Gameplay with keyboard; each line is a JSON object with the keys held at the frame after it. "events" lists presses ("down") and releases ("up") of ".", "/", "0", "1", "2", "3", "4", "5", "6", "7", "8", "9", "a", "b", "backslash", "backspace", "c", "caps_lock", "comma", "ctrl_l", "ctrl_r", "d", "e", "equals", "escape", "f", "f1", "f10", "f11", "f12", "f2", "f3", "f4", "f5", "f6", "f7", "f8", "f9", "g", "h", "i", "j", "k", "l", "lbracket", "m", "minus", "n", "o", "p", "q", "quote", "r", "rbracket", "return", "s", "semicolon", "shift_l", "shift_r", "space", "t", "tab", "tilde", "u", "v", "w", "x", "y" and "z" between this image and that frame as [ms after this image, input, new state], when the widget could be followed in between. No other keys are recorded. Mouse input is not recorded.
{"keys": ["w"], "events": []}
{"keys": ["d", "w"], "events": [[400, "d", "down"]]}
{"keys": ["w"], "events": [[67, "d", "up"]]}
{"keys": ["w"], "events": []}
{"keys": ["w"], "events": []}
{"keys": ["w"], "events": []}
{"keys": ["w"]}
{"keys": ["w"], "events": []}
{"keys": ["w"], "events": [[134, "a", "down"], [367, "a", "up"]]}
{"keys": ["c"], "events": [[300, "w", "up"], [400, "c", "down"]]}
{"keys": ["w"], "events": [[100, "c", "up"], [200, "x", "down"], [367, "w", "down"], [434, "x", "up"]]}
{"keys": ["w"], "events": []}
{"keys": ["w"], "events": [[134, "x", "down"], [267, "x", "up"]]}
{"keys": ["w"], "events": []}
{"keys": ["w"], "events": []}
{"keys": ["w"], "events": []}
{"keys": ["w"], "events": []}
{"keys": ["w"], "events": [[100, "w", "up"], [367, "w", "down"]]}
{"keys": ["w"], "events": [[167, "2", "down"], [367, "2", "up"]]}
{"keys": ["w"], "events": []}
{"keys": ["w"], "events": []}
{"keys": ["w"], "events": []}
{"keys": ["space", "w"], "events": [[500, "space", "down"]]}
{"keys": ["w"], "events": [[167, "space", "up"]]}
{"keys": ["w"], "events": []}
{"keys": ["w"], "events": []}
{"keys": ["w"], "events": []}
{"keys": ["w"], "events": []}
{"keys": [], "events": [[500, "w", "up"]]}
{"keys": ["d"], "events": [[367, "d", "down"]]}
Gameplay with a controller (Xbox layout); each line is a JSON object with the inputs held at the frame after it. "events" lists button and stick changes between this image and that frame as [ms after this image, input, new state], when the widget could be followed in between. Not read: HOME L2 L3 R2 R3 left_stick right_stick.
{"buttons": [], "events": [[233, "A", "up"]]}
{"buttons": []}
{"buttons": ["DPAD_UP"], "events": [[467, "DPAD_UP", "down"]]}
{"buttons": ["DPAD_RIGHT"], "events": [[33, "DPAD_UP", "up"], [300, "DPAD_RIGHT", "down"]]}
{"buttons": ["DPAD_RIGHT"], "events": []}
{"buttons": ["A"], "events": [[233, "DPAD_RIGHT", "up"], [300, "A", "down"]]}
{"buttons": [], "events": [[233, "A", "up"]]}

----------------

**Work order:**
Copy every entry exactly as it is given.

**Reply to the exercise:**
Gameplay with keyboard; each line is a JSON object with the keys held at the frame after it. "events" lists presses ("down") and releases ("up") of ".", "/", "0", "1", "2", "3", "4", "5", "6", "7", "8", "9", "a", "b", "backslash", "backspace", "c", "caps_lock", "comma", "ctrl_l", "ctrl_r", "d", "e", "equals", "escape", "f", "f1", "f10", "f11", "f12", "f2", "f3", "f4", "f5", "f6", "f7", "f8", "f9", "g", "h", "i", "j", "k", "l", "lbracket", "m", "minus", "n", "o", "p", "q", "quote", "r", "rbracket", "return", "s", "semicolon", "shift_l", "shift_r", "space", "t", "tab", "tilde", "u", "v", "w", "x", "y" and "z" between this image and that frame as [ms after this image, input, new state], when the widget could be followed in between. No other keys are recorded. Mouse input is not recorded.
{"keys": ["w"], "events": []}
{"keys": ["d", "w"], "events": [[400, "d", "down"]]}
{"keys": ["w"], "events": [[67, "d", "up"]]}
{"keys": ["w"], "events": []}
{"keys": ["w"], "events": []}
{"keys": ["w"], "events": []}
{"keys": ["w"]}
{"keys": ["w"], "events": []}
{"keys": ["w"], "events": [[134, "a", "down"], [367, "a", "up"]]}
{"keys": ["c"], "events": [[300, "w", "up"], [400, "c", "down"]]}
{"keys": ["w"], "events": [[100, "c", "up"], [200, "x", "down"], [367, "w", "down"], [434, "x", "up"]]}
{"keys": ["w"], "events": []}
{"keys": ["w"], "events": [[134, "x", "down"], [267, "x", "up"]]}
{"keys": ["w"], "events": []}
{"keys": ["w"], "events": []}
{"keys": ["w"], "events": []}
{"keys": ["w"], "events": []}
{"keys": ["w"], "events": [[100, "w", "up"], [367, "w", "down"]]}
{"keys": ["w"], "events": [[167, "2", "down"], [367, "2", "up"]]}
{"keys": ["w"], "events": []}
{"keys": ["w"], "events": []}
{"keys": ["w"], "events": []}
{"keys": ["space", "w"], "events": [[500, "space", "down"]]}
{"keys": ["w"], "events": [[167, "space", "up"]]}
{"keys": ["w"], "events": []}
{"keys": ["w"], "events": []}
{"keys": ["w"], "events": []}
{"keys": ["w"], "events": []}
{"keys": [], "events": [[500, "w", "up"]]}
{"keys": ["d"], "events": [[367, "d", "down"]]}
Gameplay with a controller (Xbox layout); each line is a JSON object with the inputs held at the frame after it. "events" lists button and stick changes between this image and that frame as [ms after this image, input, new state], when the widget could be followed in between. Not read: HOME L2 L3 R2 R3 left_stick right_stick.
{"buttons": [], "events": [[233, "A", "up"]]}
{"buttons": []}
{"buttons": ["DPAD_UP"], "events": [[467, "DPAD_UP", "down"]]}
{"buttons": ["DPAD_RIGHT"], "events": [[33, "DPAD_UP", "up"], [300, "DPAD_RIGHT", "down"]]}
{"buttons": ["DPAD_RIGHT"], "events": []}
{"buttons": ["A"], "events": [[233, "DPAD_RIGHT", "up"], [300, "A", "down"]]}
{"buttons": [], "events": [[233, "A", "up"]]}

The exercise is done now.